**KUTIPAN UNTUK DIBACA**.
▬▬▬

MAMUJU – Realisasi APBD Sulbar 2021 diproyeksikan menurun dibandingkan tahun sebelumnya.
Kepala Badan Pengelola Keuangan dan Pendapatan Daerah (BPKPD) Sulbar Amujib mengatakan, jika melihat tahun-tahun sebelumnya, realisasi APBD Sulbar tak jauh dari angka 95 persen. Namun untuk tahun ini, diperkirakan masih di bawah 90 persen.
Dia mengaku, belum melakukan rekap data realisasi APBD Sulbar tahun 2021. Sebab, tahun anggaran masih berjalan. Namun laporan sementara yang diterima realisasi APBD Sulbar di kisaran 84 persen. “Kemungkinan besar kita masih 84 persen,” beber Amujib saat ditemui di Kantor BPKPD Sulbar, Kamis 30 Desember 2021.
Namun, bukan berarti kinerja APBD itu secara keseluruhan menurun. Sebab dari beberapa sisi, realisasi beberapa sektor melebihi dari target. “Seperti PAD (Pendapatan Asli Daerah) kita itu, itu over realisasi Rp 23 miliar dari target,” ungkapnya.
Diketahui, target PAD Sulbar 2021 sebesar Rp 363,5 miliar. Dengan capaian realisasi tahun ini, sehingga pemprov Sulbar menaikkan target PAD sebesar Rp 399 miliar dalam APBD 2022.

▬▬▬

**POTONGAN DATA**.
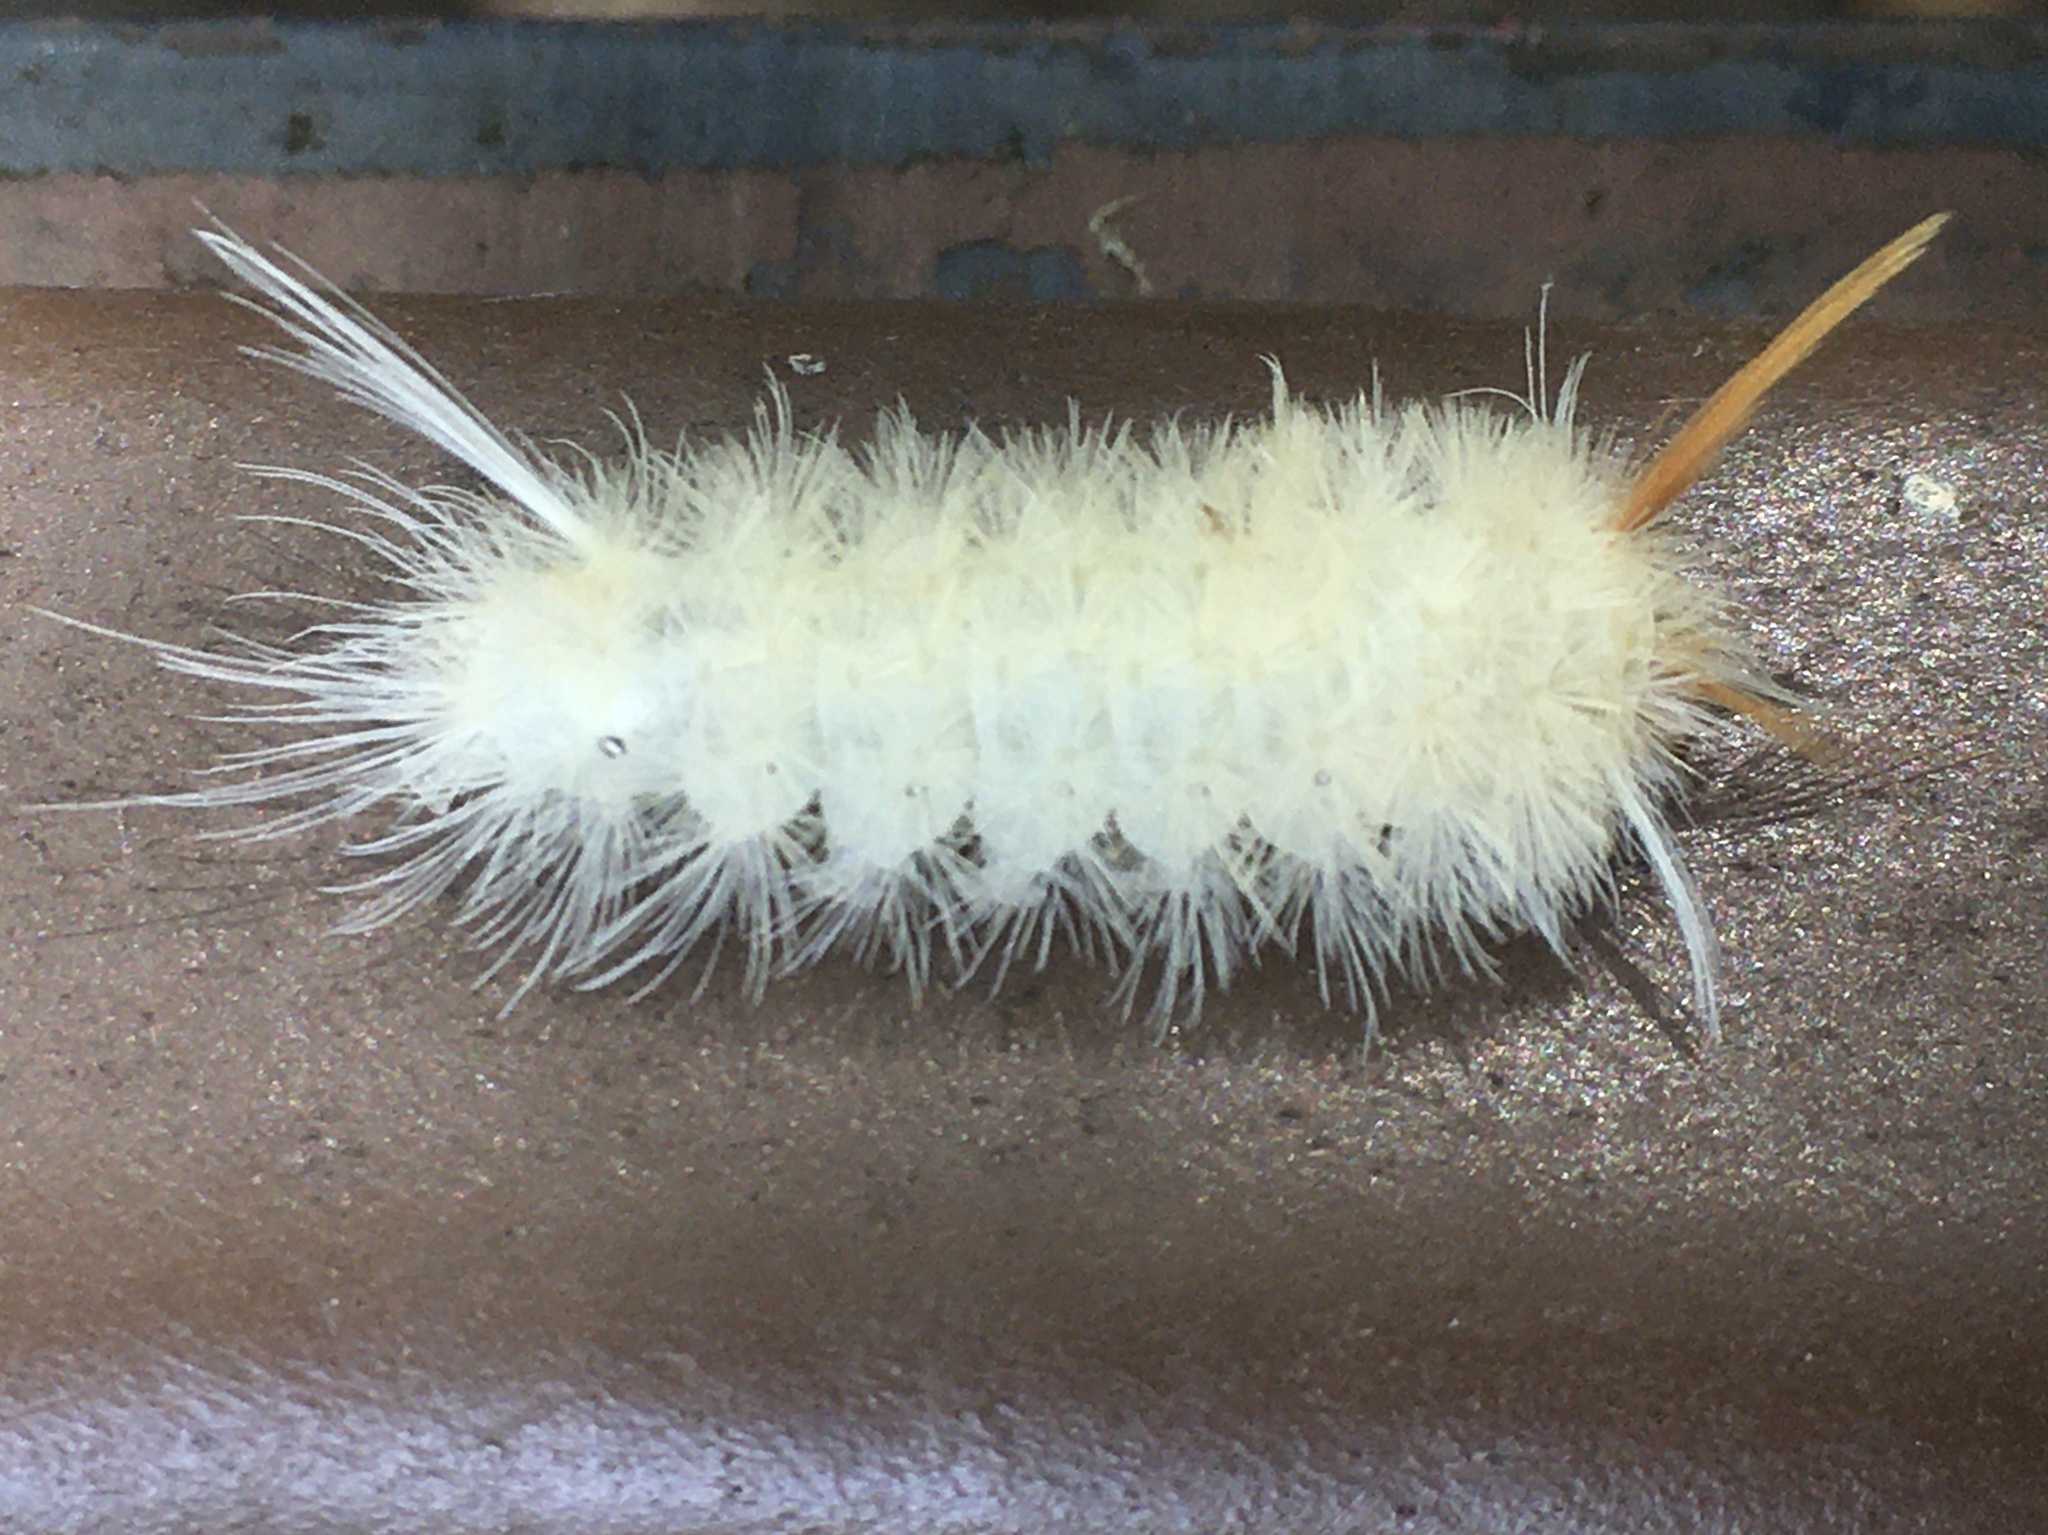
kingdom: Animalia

▬▬▬

**TUGAS DIBERIKAN 1**. Tuliskan persis bagian berita APBD Sulbar di antara "Kepala Badan Pengelola" dan "30 Desember 2021.", termasuk kedua ujungnya.
**TUGAS DIBERIKAN 2**. Sebutkan semua jumlah uang dalam rupiah yang muncul di berita APBD Sulbar.
**TUGAS DIBERIKAN 3**. Menurut berita APBD Sulbar, mengapa kinerja APBD tidak bisa dibilang menurun secara keseluruhan?

**JAWABAN LENGKAP 1**.
Kepala Badan Pengelola Keuangan dan Pendapatan Daerah (BPKPD) Sulbar Amujib mengatakan, jika melihat tahun-tahun sebelumnya, realisasi APBD Sulbar tak jauh dari angka 95 persen. Namun untuk tahun ini, diperkirakan masih di bawah 90 persen.
Dia mengaku, belum melakukan rekap data realisasi APBD Sulbar tahun 2021. Sebab, tahun anggaran masih berjalan. Namun laporan sementara yang diterima realisasi APBD Sulbar di kisaran 84 persen. “Kemungkinan besar kita masih 84 persen,” beber Amujib saat ditemui di Kantor BPKPD Sulbar, Kamis 30 Desember 2021.

**JAWABAN LENGKAP 2**. Rp 23 miliar, Rp 363,5 miliar, dan Rp 399 miliar.

**JAWABAN LENGKAP 3**. Karena dari beberapa sisi, realisasi sejumlah sektor justru melebihi target. Contohnya PAD, yang realisasinya lebih Rp 23 miliar dari target.